Но вот налетел вихрь, рванул, закрутил, зашвырялся огнём и пеплом. Огонь вновь сразу воспрянул. Стройные минареты пламенными столпами вздымались к задёрнутому дымом небу. Опалённая пыль с дорог, смешанная с пеплом и дымом, завихаривала, гуляла над пожарищем. Всё выло, металось, гудело, всё бежало прочь в поисках спасения. Летучие пылающие головни, подобно огненным драконам, расшвыривались вихрем в разные стороны. Пугачёвцы начали отступать в укромные места, где пожар уже сделал своё дело. Однако пушечные выстрелы, приглушённые общим гулом, слышались как со стороны мятежников, так и ответные — с крепостной стены.
В кремле становилось нестерпимо жарко, душно. В кремлёвских зданиях лопались стёкла, воспламенялись рамы. Люди валились на землю. Возле вёдер с водой драка.
— Воды, воды глоточек! — взывали истомлённые.

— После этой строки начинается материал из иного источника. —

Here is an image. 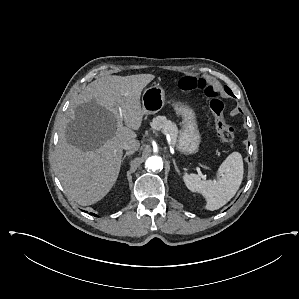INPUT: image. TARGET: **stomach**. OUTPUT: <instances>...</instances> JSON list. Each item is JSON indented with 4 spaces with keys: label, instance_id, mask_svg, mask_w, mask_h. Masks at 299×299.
Masks as SVG:
<instances>
[{
    "label": "stomach",
    "instance_id": "0dacf381",
    "mask_svg": "<svg viewBox=\"0 0 299 299\" xmlns=\"http://www.w3.org/2000/svg\"><path fill=\"white\" fill-rule=\"evenodd\" d=\"M177 115L181 116L182 131L180 132L177 147L184 154H194L198 151L201 136L198 130L196 113L189 105L175 100H169ZM165 105V91L159 84H154L143 92V114L151 115L159 112Z\"/></svg>",
    "mask_w": 299,
    "mask_h": 299
}]
</instances>
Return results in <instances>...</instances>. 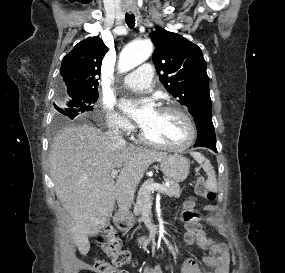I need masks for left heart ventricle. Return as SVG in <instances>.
<instances>
[{
    "mask_svg": "<svg viewBox=\"0 0 285 273\" xmlns=\"http://www.w3.org/2000/svg\"><path fill=\"white\" fill-rule=\"evenodd\" d=\"M142 128L148 138L163 144H179L188 135L183 118L171 111L158 110L154 118Z\"/></svg>",
    "mask_w": 285,
    "mask_h": 273,
    "instance_id": "1",
    "label": "left heart ventricle"
}]
</instances>
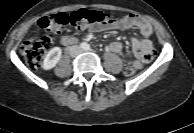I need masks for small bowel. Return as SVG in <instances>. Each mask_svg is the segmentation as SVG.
<instances>
[{
  "label": "small bowel",
  "instance_id": "1",
  "mask_svg": "<svg viewBox=\"0 0 194 133\" xmlns=\"http://www.w3.org/2000/svg\"><path fill=\"white\" fill-rule=\"evenodd\" d=\"M129 29H137L142 35V39L137 37H132L131 44L133 51L136 55V60L132 62L133 66H143V64L147 63L149 60H144L143 56L152 57L154 53L153 43L150 40V36L152 34V26L151 24L143 17L130 14L119 21H111L110 23L93 26L91 28L94 32H101L106 30H129ZM109 49L125 57L123 52V47L120 43L114 42L109 46Z\"/></svg>",
  "mask_w": 194,
  "mask_h": 133
}]
</instances>
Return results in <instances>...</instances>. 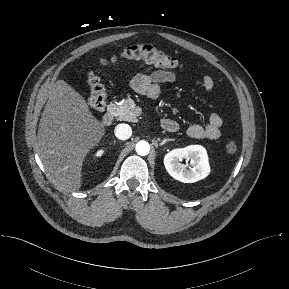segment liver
Returning a JSON list of instances; mask_svg holds the SVG:
<instances>
[{"label": "liver", "instance_id": "1", "mask_svg": "<svg viewBox=\"0 0 289 289\" xmlns=\"http://www.w3.org/2000/svg\"><path fill=\"white\" fill-rule=\"evenodd\" d=\"M105 134L85 99L63 80L51 88L38 128V153L53 184L61 191L82 186V166Z\"/></svg>", "mask_w": 289, "mask_h": 289}]
</instances>
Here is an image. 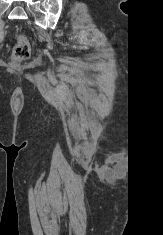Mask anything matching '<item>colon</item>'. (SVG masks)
<instances>
[{
	"mask_svg": "<svg viewBox=\"0 0 163 235\" xmlns=\"http://www.w3.org/2000/svg\"><path fill=\"white\" fill-rule=\"evenodd\" d=\"M17 43L13 50V59L15 62H20L29 57L30 45L26 37L22 34H16Z\"/></svg>",
	"mask_w": 163,
	"mask_h": 235,
	"instance_id": "colon-1",
	"label": "colon"
}]
</instances>
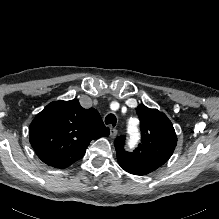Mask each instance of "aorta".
I'll list each match as a JSON object with an SVG mask.
<instances>
[{
    "mask_svg": "<svg viewBox=\"0 0 219 219\" xmlns=\"http://www.w3.org/2000/svg\"><path fill=\"white\" fill-rule=\"evenodd\" d=\"M137 139H138V135H136V138H135L134 142H136V141H137Z\"/></svg>",
    "mask_w": 219,
    "mask_h": 219,
    "instance_id": "762f6f07",
    "label": "aorta"
}]
</instances>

Кремль то покрывался тучами дыма и становился невидим, как сказочный город Китеж, то, под ударами бури, вновь выплывал на свет.
Вот вихрь крутнул, крутнул в последний раз и так же внезапно, как возник, сложил крылья, замер. Стало тихо. Изнемогший огонь припал к земле и, как пожравшее себя с хвоста до головы чудовище, исходил ползучим дымом.
Пожар, осветив площадь перед крепостью, как бы расширил её. Теперь можно было вести обстрел из пушек на большое расстояние, и пугачёвцам некуда укрыться.
Емельян Иваныч, щадя силы, отменил брать крепость штурмом. Он убедился, что крепостная артиллерия стреляет дальше, чем его немногочисленные пушки. Да и зарядов у него не так уж много, их надо поберечь для схватки с Михельсоном, который не сегодня завтра должен подойти сюда: в этом Пугачёв не сомневался.
Конные башкирцы и калмыки с гиком подскакивали к крепости, пускали стрелы и под картечными выстрелами, теряя людей и лошадей, откатывались прочь. В кремле басисто гудел могучий благовест раскалённого большого колокола. Из двух соборов — Благовещенского и Спасского — выходил народ и крестный ход. И вот залился трезвон во многие, ещё не остывшие от близкого пожарища колокола. Престарелый Вениамин, окружённый клиром и жителями, чинно шёл вдоль крепостных стен. Всем миром пели богородичные тропари. Люди, усердно крестясь и вздыхая, плакали. Плакали люди оттого, что не ведали, что им сулит приближающаяся ночь, они ожидали ежечасного нападения, готовились к смерти. Да и вернуться многим было некуда, одеться не во что: всё расхищено, всё пожрал огонь.
Было шесть часов вечера. Вышел из укрытия воинственный Потёмкин, он снова взобрался на башню Сумбеки и чрез трубу осматривал пожарище. Кроме каменных построек, города почти не существовало. По самую Егорьевскую улицу в нём не осталось ни кола, ни двора. Уцелели только части Суконной да Татарской слободы да купеческие постройки по Булаку.